# REQUISITOS
Por favor, reproduza na íntegra o trecho sobre educação domiciliar que aparece abaixo, sem alterar nada.

# TRECHO PARA LEITURA

= = = =

EDUCAÇÃO DOMICILIAR CONSTITUI CRIME?

A maioria das matérias ou assuntos por mim abordados neste espaço, são voltados para moda, fotografia, noivas, etc., numa relação direta ao trabalho principal que exerço atualmente.

Em 2003 quando fui lesado e me senti desamparado, pelo uso abusivo de várias imagens que fiz para uma revista de noiva e outra de arquitetura e decoração de uma editora curitibana, vislumbrei a possibilidade de voltar aos bancos acadêmicos e fazer a faculdade de direito, como mais uma opção profissional, para quem não pretende chegar aos sessenta com uma câmera na mão fotografando eventos sociais madrugada à dentro.

A fotografia, volto a insistir, é uma paixão antiga e continuará sendo. O prazer de uma imagem, de um momento congelado das diversas vidas que passam diante das minhas lentes, é algo indescritível e muitíssimo gratificante. Por outro lado, o que sempre me fez buscar outras fontes de renda quando mencionei o direito, é não ter que depender da fotografia, ou somente dos meus próprios braços para obter um resultado financeiro.

= = = =

Registros de uma fonte de dados:
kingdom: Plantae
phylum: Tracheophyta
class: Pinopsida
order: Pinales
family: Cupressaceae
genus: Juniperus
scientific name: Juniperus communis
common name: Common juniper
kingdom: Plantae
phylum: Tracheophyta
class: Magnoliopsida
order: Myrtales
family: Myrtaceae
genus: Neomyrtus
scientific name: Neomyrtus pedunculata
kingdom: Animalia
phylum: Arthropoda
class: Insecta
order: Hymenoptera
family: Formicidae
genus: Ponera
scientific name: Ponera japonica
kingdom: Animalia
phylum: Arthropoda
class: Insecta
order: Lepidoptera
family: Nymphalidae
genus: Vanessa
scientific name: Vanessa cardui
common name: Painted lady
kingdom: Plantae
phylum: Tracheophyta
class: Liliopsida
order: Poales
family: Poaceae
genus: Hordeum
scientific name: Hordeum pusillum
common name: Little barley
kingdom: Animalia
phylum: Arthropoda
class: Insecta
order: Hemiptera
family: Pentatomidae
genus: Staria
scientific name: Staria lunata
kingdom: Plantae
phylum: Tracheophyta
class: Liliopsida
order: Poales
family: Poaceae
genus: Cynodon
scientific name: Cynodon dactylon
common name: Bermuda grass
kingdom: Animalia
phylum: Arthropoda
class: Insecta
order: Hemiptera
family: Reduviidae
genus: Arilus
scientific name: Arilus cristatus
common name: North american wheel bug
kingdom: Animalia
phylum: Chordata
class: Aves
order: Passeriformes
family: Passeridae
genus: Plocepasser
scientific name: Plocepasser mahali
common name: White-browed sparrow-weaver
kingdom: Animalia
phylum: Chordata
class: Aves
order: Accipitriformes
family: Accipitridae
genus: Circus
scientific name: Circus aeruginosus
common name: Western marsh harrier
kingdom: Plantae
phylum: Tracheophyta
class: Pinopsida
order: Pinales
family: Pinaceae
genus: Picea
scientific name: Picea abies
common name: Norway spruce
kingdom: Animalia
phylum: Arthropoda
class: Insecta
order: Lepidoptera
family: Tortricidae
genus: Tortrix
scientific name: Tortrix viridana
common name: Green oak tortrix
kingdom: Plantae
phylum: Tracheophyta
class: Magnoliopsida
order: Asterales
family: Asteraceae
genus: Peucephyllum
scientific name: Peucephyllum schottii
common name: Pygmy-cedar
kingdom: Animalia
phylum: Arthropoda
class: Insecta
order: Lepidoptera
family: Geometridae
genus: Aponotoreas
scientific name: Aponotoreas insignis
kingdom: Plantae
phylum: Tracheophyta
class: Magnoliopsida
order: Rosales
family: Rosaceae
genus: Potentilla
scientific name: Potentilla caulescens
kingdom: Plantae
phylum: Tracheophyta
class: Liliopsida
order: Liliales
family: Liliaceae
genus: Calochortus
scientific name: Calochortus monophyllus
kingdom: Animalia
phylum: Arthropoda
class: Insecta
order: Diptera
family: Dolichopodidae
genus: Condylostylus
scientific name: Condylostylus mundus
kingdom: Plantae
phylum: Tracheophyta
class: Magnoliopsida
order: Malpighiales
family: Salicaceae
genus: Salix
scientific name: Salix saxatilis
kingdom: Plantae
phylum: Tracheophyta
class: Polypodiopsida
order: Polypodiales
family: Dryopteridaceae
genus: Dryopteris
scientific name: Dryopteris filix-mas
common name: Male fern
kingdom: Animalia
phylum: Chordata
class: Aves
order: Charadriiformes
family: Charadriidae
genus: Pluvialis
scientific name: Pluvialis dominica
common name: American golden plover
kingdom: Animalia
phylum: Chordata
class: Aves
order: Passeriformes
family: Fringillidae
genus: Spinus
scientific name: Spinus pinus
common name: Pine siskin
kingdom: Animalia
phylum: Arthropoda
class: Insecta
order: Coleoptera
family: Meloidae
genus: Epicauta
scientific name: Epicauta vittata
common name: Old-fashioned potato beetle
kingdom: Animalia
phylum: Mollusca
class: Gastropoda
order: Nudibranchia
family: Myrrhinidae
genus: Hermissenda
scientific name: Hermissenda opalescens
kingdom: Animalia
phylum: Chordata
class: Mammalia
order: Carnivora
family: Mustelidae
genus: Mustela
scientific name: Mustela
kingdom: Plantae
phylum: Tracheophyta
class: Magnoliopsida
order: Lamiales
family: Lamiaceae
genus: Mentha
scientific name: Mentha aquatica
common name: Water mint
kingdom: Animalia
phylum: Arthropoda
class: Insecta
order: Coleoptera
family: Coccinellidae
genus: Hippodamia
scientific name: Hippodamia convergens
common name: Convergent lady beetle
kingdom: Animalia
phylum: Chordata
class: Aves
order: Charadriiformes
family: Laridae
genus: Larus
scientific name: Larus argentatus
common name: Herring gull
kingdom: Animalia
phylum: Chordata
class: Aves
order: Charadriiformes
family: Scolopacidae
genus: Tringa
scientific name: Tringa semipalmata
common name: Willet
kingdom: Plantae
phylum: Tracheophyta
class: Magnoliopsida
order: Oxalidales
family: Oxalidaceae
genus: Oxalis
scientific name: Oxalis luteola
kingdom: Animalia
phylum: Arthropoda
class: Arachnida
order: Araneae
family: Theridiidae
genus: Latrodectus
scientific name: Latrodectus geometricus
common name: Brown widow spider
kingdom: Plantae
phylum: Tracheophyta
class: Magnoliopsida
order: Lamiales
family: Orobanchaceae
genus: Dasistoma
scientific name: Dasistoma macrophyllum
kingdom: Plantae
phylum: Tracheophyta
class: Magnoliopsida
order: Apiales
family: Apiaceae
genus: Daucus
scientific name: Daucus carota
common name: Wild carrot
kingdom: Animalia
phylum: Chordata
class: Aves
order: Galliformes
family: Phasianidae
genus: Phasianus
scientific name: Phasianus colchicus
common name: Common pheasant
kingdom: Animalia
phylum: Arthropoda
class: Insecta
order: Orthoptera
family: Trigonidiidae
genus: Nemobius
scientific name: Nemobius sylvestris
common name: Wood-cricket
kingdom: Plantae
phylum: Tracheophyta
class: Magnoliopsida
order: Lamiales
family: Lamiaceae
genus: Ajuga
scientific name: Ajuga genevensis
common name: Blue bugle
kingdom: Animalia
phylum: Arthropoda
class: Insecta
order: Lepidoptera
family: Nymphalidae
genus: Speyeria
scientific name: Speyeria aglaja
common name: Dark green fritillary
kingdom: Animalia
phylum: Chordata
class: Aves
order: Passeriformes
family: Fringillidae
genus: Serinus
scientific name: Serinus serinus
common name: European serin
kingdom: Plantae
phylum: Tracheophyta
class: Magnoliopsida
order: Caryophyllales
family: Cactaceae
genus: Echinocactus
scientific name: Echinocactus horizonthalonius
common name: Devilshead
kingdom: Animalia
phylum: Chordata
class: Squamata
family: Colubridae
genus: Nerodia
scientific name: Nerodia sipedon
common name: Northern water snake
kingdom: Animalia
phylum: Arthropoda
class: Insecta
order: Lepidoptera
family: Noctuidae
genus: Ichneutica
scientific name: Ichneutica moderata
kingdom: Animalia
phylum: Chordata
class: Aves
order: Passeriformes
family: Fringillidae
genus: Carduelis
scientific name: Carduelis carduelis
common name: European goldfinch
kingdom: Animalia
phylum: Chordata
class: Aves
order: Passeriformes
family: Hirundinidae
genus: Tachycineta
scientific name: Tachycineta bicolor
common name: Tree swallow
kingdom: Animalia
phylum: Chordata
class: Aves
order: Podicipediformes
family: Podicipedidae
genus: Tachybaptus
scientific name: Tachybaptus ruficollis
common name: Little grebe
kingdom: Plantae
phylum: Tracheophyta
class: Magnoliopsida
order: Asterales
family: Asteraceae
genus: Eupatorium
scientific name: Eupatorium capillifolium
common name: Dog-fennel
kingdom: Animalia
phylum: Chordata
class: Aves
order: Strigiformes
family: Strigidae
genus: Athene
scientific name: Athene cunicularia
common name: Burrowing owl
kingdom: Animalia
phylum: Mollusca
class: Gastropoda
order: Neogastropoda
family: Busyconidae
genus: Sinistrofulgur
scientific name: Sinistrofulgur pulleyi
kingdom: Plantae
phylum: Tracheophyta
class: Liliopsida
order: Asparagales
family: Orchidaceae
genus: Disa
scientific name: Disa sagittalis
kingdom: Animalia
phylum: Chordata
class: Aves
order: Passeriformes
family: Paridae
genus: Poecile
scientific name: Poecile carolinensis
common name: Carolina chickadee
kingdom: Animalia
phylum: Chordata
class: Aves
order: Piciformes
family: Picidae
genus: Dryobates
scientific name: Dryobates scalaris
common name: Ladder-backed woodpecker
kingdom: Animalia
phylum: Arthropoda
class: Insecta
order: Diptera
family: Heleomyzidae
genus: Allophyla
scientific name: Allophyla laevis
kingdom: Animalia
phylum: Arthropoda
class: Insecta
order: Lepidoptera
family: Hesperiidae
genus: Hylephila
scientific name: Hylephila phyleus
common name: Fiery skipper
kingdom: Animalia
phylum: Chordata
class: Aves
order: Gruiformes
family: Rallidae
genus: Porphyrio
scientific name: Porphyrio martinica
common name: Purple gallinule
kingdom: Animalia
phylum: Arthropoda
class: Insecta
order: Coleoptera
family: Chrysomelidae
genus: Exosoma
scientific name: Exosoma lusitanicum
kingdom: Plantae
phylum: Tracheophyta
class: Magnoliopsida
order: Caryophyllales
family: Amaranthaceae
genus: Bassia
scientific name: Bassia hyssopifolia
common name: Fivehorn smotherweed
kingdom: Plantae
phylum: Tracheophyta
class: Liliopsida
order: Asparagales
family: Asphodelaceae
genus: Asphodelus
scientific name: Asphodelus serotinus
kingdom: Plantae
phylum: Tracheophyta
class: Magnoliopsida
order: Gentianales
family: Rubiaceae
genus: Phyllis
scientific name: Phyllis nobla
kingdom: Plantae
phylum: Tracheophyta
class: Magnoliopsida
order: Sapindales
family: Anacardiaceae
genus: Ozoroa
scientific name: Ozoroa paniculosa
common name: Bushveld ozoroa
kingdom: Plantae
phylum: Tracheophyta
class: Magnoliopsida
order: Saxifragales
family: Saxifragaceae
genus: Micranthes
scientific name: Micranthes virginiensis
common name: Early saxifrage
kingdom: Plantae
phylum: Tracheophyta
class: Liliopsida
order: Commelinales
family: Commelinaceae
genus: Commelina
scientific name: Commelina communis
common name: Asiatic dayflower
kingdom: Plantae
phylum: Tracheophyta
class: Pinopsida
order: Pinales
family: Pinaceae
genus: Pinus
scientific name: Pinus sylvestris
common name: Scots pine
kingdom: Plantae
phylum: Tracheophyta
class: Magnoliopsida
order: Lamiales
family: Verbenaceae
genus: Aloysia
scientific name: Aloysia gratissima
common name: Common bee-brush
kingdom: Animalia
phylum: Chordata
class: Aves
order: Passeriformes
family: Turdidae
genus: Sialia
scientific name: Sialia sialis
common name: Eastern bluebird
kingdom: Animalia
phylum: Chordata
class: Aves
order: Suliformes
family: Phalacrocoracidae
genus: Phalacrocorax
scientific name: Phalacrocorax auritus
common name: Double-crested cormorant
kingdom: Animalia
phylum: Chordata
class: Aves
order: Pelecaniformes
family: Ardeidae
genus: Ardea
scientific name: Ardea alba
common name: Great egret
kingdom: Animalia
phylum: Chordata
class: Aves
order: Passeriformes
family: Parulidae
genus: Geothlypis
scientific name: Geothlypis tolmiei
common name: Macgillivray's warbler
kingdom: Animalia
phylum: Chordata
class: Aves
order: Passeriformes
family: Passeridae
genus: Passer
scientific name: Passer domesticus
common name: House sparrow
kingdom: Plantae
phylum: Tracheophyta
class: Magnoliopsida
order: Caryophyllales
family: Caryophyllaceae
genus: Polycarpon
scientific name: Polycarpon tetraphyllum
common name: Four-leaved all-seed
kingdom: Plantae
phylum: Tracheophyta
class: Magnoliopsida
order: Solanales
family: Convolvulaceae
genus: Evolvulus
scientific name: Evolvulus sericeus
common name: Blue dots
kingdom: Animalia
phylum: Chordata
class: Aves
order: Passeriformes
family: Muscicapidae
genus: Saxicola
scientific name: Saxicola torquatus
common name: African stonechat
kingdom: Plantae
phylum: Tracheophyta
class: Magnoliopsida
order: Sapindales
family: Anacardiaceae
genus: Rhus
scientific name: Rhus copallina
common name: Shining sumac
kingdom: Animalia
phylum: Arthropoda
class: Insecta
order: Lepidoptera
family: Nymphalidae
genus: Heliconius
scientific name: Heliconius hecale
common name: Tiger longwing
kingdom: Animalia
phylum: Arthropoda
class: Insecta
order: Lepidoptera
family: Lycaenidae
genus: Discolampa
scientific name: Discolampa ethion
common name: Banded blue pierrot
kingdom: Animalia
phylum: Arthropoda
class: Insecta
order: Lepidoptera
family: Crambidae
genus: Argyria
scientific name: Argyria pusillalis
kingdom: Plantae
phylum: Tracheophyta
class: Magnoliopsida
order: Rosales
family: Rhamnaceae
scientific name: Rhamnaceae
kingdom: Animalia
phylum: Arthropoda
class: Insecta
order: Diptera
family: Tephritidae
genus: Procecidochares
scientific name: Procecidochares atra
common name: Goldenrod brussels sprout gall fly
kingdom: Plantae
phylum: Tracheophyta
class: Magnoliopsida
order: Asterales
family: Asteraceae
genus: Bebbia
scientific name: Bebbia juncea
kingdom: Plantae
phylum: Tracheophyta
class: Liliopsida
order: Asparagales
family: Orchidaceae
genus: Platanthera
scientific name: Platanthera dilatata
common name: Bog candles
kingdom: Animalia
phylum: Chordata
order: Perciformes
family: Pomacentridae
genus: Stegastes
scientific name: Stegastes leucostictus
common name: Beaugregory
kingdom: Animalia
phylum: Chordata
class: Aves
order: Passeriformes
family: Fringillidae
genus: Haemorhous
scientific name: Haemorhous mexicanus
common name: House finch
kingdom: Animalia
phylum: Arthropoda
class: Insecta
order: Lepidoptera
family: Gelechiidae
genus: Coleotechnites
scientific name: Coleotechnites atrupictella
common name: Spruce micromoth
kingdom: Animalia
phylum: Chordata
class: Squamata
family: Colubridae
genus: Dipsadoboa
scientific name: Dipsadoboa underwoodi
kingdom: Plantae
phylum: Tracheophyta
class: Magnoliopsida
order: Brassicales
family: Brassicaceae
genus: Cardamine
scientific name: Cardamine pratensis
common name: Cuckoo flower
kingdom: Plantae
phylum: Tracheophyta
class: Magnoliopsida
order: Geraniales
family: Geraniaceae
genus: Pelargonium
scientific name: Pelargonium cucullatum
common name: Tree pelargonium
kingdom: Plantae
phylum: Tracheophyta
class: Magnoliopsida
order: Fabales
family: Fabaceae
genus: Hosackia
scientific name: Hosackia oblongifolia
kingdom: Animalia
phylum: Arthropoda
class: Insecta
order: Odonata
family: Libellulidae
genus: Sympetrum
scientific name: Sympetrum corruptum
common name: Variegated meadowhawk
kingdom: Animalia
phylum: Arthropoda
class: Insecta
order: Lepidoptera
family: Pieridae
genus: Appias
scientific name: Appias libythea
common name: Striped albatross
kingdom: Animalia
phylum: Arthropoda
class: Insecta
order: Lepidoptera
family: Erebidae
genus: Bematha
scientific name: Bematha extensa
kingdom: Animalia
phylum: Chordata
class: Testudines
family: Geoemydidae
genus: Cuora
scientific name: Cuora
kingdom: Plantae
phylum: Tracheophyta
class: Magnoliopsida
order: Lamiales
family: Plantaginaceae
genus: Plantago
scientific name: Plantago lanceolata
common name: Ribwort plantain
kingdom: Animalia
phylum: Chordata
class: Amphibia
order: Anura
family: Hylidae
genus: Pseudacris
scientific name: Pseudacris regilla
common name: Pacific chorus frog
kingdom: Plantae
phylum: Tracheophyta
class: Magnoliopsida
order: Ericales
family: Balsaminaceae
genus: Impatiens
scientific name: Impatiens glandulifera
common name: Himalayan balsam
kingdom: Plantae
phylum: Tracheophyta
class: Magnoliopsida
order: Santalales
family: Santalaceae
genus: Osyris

= = = =

# RESOLUÇÃO DETALHADA
EDUCAÇÃO DOMICILIAR CONSTITUI CRIME?

A maioria das matérias ou assuntos por mim abordados neste espaço, são voltados para moda, fotografia, noivas, etc., numa relação direta ao trabalho principal que exerço atualmente.

Em 2003 quando fui lesado e me senti desamparado, pelo uso abusivo de várias imagens que fiz para uma revista de noiva e outra de arquitetura e decoração de uma editora curitibana, vislumbrei a possibilidade de voltar aos bancos acadêmicos e fazer a faculdade de direito, como mais uma opção profissional, para quem não pretende chegar aos sessenta com uma câmera na mão fotografando eventos sociais madrugada à dentro.

A fotografia, volto a insistir, é uma paixão antiga e continuará sendo. O prazer de uma imagem, de um momento congelado das diversas vidas que passam diante das minhas lentes, é algo indescritível e muitíssimo gratificante. Por outro lado, o que sempre me fez buscar outras fontes de renda quando mencionei o direito, é não ter que depender da fotografia, ou somente dos meus próprios braços para obter um resultado financeiro.